___ Records supplied ___

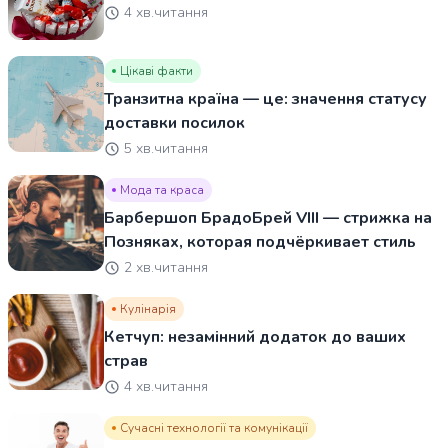
4 хв.читання
Цікаві факти
Транзитна країна — це: значення статусу
доставки посилок
5 хв.читання
Мода та краса
Барбершоп БрадоБрей VIII — стрижка на
Позняках, которая подчёркивает стиль
2 хв.читання
Кулінарія
Кетчуп: незамінний додаток до ваших
страв
4 хв.читання
Сучасні технології та комунікації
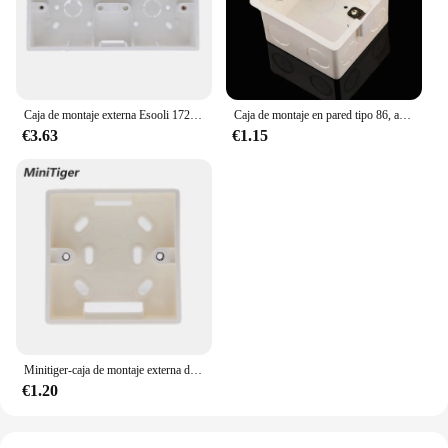
Caja de montaje externa Esooli 172mm * 86mm * 33mm para interruptores o enchufes de doble toque tipo 86 se aplican para cualquier posición de superficie de pared
Caja de montaje en pared tipo 86, accesorios para interruptores táctiles de luz
€3.63
€1.15
Minitiger-caja de montaje externa de 86mm x 86mm x 34mm para interruptor táctil estándar de 86mm y enchufe para cualquier posición de superficie de pared
€1.20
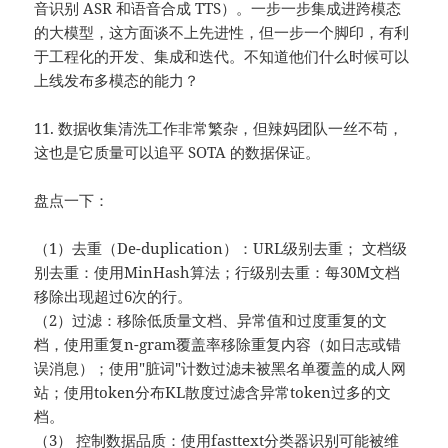
音识别 ASR 和语音合成 TTS）。一步一步集成进跨模态
的大模型，这方面谈不上先进性，但一步一个脚印，有利
于工程化的开发、集成和迭代。不知道他们什么时候可以
上线发布多模态的能力？
11. 数据收集清洗工作非常繁杂，但辣妈团队一丝不苟，
这也是它质量可以追平 SOTA 的数据保证。
盘点一下：
（1）去重（De-duplication）：URL级别去重； 文档级
别去重：使用MinHash算法；行级别去重：每30M文档
移除出现超过6次的行。
（2）过滤：移除低质量文档、异常值和过度重复的文
档，使用重复n-gram覆盖率移除重复内容（如日志或错
误消息）；使用"脏词"计数过滤未被黑名单覆盖的成人网
站；使用token分布KL散度过滤含异常token过多的文
档。
（3） 控制数据品质：使用fasttext分类器识别可能被维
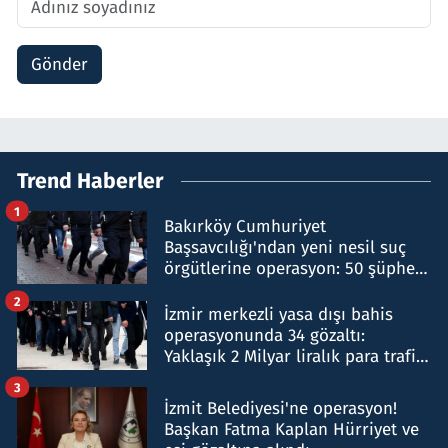
Gönder
Trend Haberler
1
Bakırköy Cumhuriyet
Başsavcılığı'ndan yeni nesil suç
örgütlerine operasyon: 50 şüpheli
hakkında gözaltı kararı
2
İzmir merkezli yasa dışı bahis
operasyonunda 34 gözaltı:
Yaklaşık 2 Milyar liralık para trafiği
tespit edildi
3
İzmit Belediyesi'ne operasyon!
Başkan Fatma Kaplan Hürriyet ve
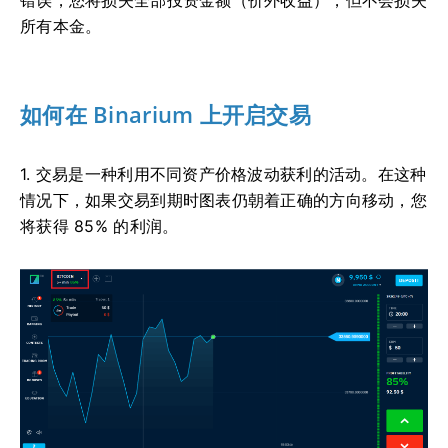
错误，您将损失全部投资金额（价外收益），但不会损失
所有本金。
如何在 Binarium 上开启交易
1. 交易是一种利用不同资产价格波动获利的活动。在这种
情况下，如果交易到期时图表仍朝着正确的方向移动，您
将获得 85% 的利润。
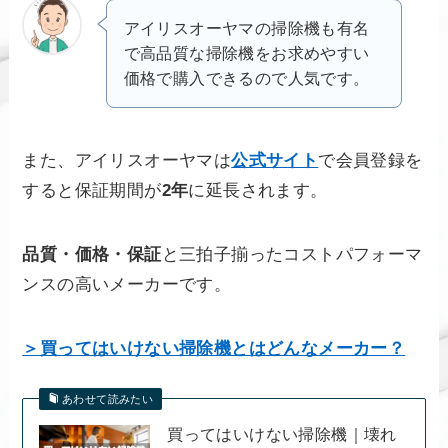
アイリスオーヤマの掃除機も有名
で高品質な掃除機をお求めやすい
価格で購入できるので人気です。
また、アイリスオーヤマは
公式サイト
で会員登録を
すると保証期間が
2年
に延長されます。
品質・価格・保証
と三拍子揃ったコストパフォーマ
ンスの高いメーカーです。
＞買ってはいけない掃除機とはどんなメーカー？
あわせて読みたい
買ってはいけない掃除機｜壊れ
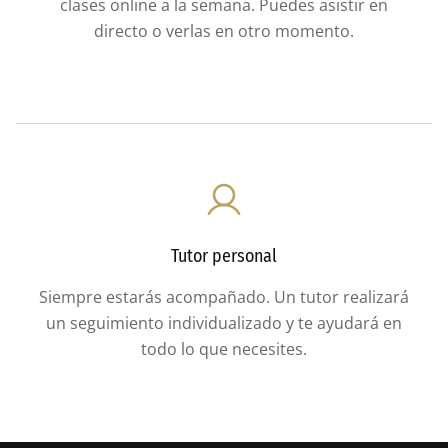
clases online a la semana. Puedes asistir en
directo o verlas en otro momento.
Tutor personal
Siempre estarás acompañado. Un tutor realizará
un seguimiento individualizado y te ayudará en
todo lo que necesites.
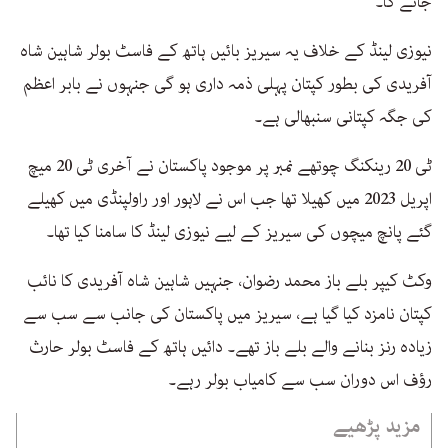
جائے گا۔
نیوزی لینڈ کے خلاف یہ سیریز بائیں ہاتھ کے فاسٹ بولر شاہین شاہ
آفریدی کی بطور کپتان پہلی ذمہ داری ہو گی جنہوں نے بابر اعظم
کی جگہ کپتانی سنبھالی ہے۔
ٹی 20 رینکنگ چوتھے نمبر پر موجود پاکستان نے آخری ٹی 20 میچ
اپریل 2023 میں کھیلا تھا جب اس نے لاہور اور راولپنڈی میں کھیلے
گئے پانچ میچوں کی سیریز کے لیے نیوزی لینڈ کا سامنا کیا تھا۔
وکٹ کیپر بلے باز محمد رضوان، جنہیں شاہین شاہ آفریدی کا نائب
کپتان نامزد کیا گیا ہے، سیریز میں پاکستان کی جانب سے سب سے
زیادہ رنز بنانے والے بلے باز تھے۔ دائیں ہاتھ کے فاسٹ بولر حارث
رؤف اس دوران سب سے کامیاب بولر رہے۔
مزید پڑھیے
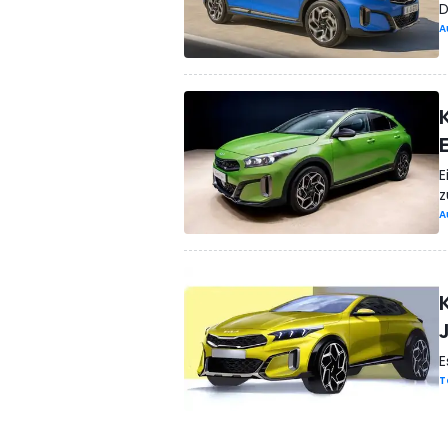
D
A
E
z
A
E
T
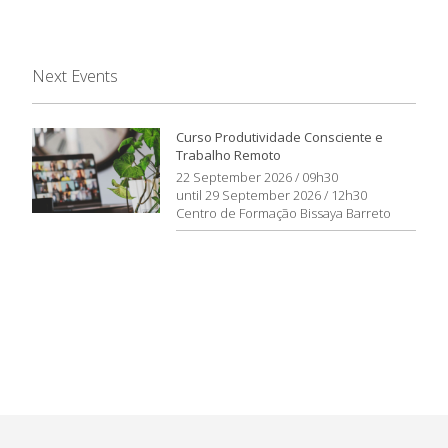
Next Events
Curso Produtividade Consciente e
Trabalho Remoto
22 September 2026 / 09h30
until 29 September 2026 / 12h30
Centro de Formação Bissaya Barreto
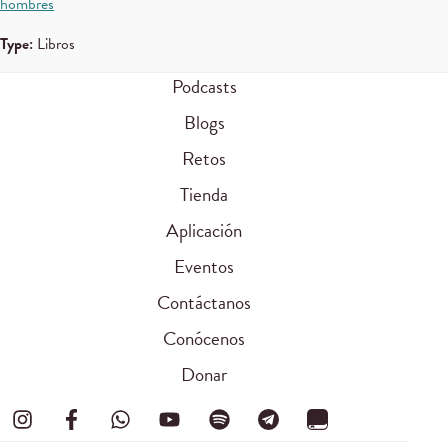
hombres
Type:
Libros
Podcasts
Blogs
Retos
Tienda
Aplicación
Eventos
Contáctanos
Conócenos
Donar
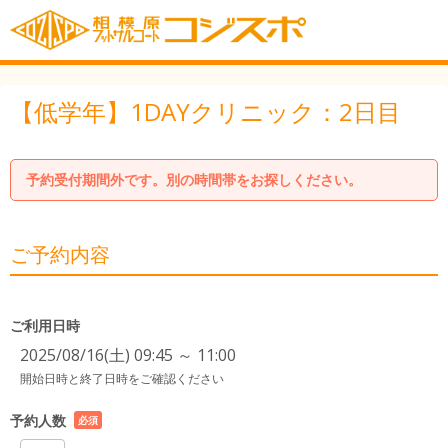
【低学年】1DAYクリニック：2日目
予約受付期間外です。別の時間帯をお探しください。
ご予約内容
ご利用日時
2025/08/16(土) 09:45 ～ 11:00
開始日時と終了日時をご確認ください
予約人数
必須
項目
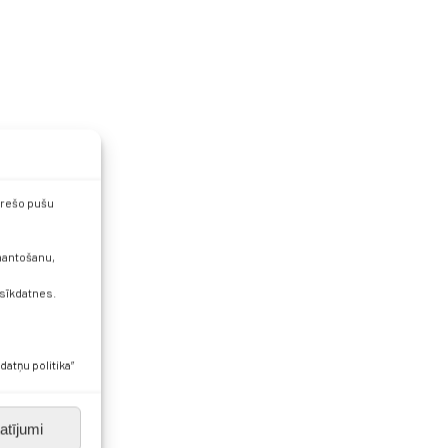
 trešo pušu
zmantošanu,
 sīkdatnes.
datņu politika”
atījumi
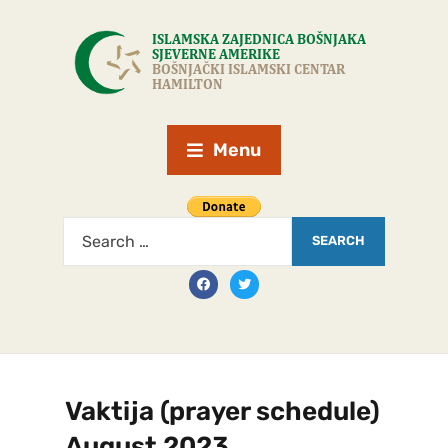
Menu
Vaktija (prayer schedule)
August 2023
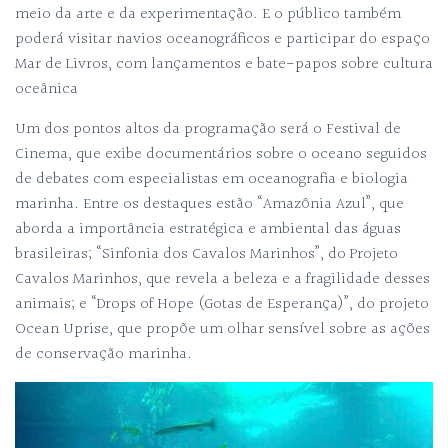
meio da arte e da experimentação. E o público também
poderá visitar navios oceanográficos e participar do espaço
Mar de Livros, com lançamentos e bate-papos sobre cultura
oceânica
Um dos pontos altos da programação será o Festival de
Cinema, que exibe documentários sobre o oceano seguidos
de debates com especialistas em oceanografia e biologia
marinha. Entre os destaques estão “Amazônia Azul”, que
aborda a importância estratégica e ambiental das águas
brasileiras; “Sinfonia dos Cavalos Marinhos”, do Projeto
Cavalos Marinhos, que revela a beleza e a fragilidade desses
animais; e “Drops of Hope (Gotas de Esperança)”, do projeto
Ocean Uprise, que propõe um olhar sensível sobre as ações
de conservação marinha.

___

Reproduce every line of the listing above verbatim, leaving out the pictures.

4 хв.читання
Цікаві факти
Транзитна країна — це: значення статусу
доставки посилок
5 хв.читання
Мода та краса
Барбершоп БрадоБрей VIII — стрижка на
Позняках, которая подчёркивает стиль
2 хв.читання
Кулінарія
Кетчуп: незамінний додаток до ваших
страв
4 хв.читання
Сучасні технології та комунікації
Caja de montaje externa Esooli 172mm * 86mm * 33mm para interruptores o enchufes de doble toque tipo 86 se aplican para cualquier posición de superficie de pared
Caja de montaje en pared tipo 86, accesorios para interruptores táctiles de luz
€3.63
€1.15
Minitiger-caja de montaje externa de 86mm x 86mm x 34mm para interruptor táctil estándar de 86mm y enchufe para cualquier posición de superficie de pared
€1.20
音识别 ASR 和语音合成 TTS）。一步一步集成进跨模态
的大模型，这方面谈不上先进性，但一步一个脚印，有利
于工程化的开发、集成和迭代。不知道他们什么时候可以
上线发布多模态的能力？
11. 数据收集清洗工作非常繁杂，但辣妈团队一丝不苟，
这也是它质量可以追平 SOTA 的数据保证。
盘点一下：
（1）去重（De-duplication）：URL级别去重； 文档级
别去重：使用MinHash算法；行级别去重：每30M文档
移除出现超过6次的行。
（2）过滤：移除低质量文档、异常值和过度重复的文
档，使用重复n-gram覆盖率移除重复内容（如日志或错
误消息）；使用"脏词"计数过滤未被黑名单覆盖的成人网
站；使用token分布KL散度过滤含异常token过多的文
档。
（3） 控制数据品质：使用fasttext分类器识别可能被维
Gönder
Trend Haberler
1
Bakırköy Cumhuriyet
Başsavcılığı'ndan yeni nesil suç
örgütlerine operasyon: 50 şüpheli
hakkında gözaltı kararı
2
İzmir merkezli yasa dışı bahis
operasyonunda 34 gözaltı:
Yaklaşık 2 Milyar liralık para trafiği
tespit edildi
3
İzmit Belediyesi'ne operasyon!
Başkan Fatma Kaplan Hürriyet ve
错误，您将损失全部投资金额（价外收益），但不会损失
所有本金。
如何在 Binarium 上开启交易
1. 交易是一种利用不同资产价格波动获利的活动。在这种
情况下，如果交易到期时图表仍朝着正确的方向移动，您
将获得 85% 的利润。
アイリスオーヤマの掃除機も有名
で高品質な掃除機をお求めやすい
価格で購入できるので人気です。
また、アイリスオーヤマは
公式サイト
で会員登録を
すると保証期間が
2年
に延長されます。
品質・価格・保証
と三拍子揃ったコストパフォーマ
ンスの高いメーカーです。
＞買ってはいけない掃除機とはどんなメーカー？
あわせて読みたい
買ってはいけない掃除機｜壊れ
clases online a la semana. Puedes asistir en
directo o verlas en otro momento.
Tutor personal
Siempre estarás acompañado. Un tutor realizará
un seguimiento individualizado y te ayudará en
todo lo que necesites.
جائے گا۔
نیوزی لینڈ کے خلاف یہ سیریز بائیں ہاتھ کے فاسٹ بولر شاہین شاہ
آفریدی کی بطور کپتان پہلی ذمہ داری ہو گی جنہوں نے بابر اعظم
کی جگہ کپتانی سنبھالی ہے۔
ٹی 20 رینکنگ چوتھے نمبر پر موجود پاکستان نے آخری ٹی 20 میچ
اپریل 2023 میں کھیلا تھا جب اس نے لاہور اور راولپنڈی میں کھیلے
گئے پانچ میچوں کی سیریز کے لیے نیوزی لینڈ کا سامنا کیا تھا۔
وکٹ کیپر بلے باز محمد رضوان، جنہیں شاہین شاہ آفریدی کا نائب
کپتان نامزد کیا گیا ہے، سیریز میں پاکستان کی جانب سے سب سے
زیادہ رنز بنانے والے بلے باز تھے۔ دائیں ہاتھ کے فاسٹ بولر حارث
رؤف اس دوران سب سے کامیاب بولر رہے۔
مزید پڑھیے
D
A
E
z
A
E
T
Next Events
Curso Produtividade Consciente e
Trabalho Remoto
22 September 2026 / 09h30
until 29 September 2026 / 12h30
Centro de Formação Bissaya Barreto
hombres
Type:
Libros
Podcasts
Blogs
Retos
Tienda
Aplicación
Eventos
Contáctanos
Conócenos
Donar
【低学年】1DAYクリニック：2日目
予約受付期間外です。別の時間帯をお探しください。
ご予約内容
ご利用日時
2025/08/16(土) 09:45 ～ 11:00
開始日時と終了日時をご確認ください
予約人数
必須
項目
 trešo pušu
zmantošanu,
 sīkdatnes.
datņu politika”
atījumi
Menu
Vaktija (prayer schedule)
August 2023
meio da arte e da experimentação. E o público também
poderá visitar navios oceanográficos e participar do espaço
Mar de Livros, com lançamentos e bate-papos sobre cultura
oceânica
Um dos pontos altos da programação será o Festival de
Cinema, que exibe documentários sobre o oceano seguidos
de debates com especialistas em oceanografia e biologia
marinha. Entre os destaques estão “Amazônia Azul”, que
aborda a importância estratégica e ambiental das águas
brasileiras; “Sinfonia dos Cavalos Marinhos”, do Projeto
Cavalos Marinhos, que revela a beleza e a fragilidade desses
animais; e “Drops of Hope (Gotas de Esperança)”, do projeto
Ocean Uprise, que propõe um olhar sensível sobre as ações
de conservação marinha.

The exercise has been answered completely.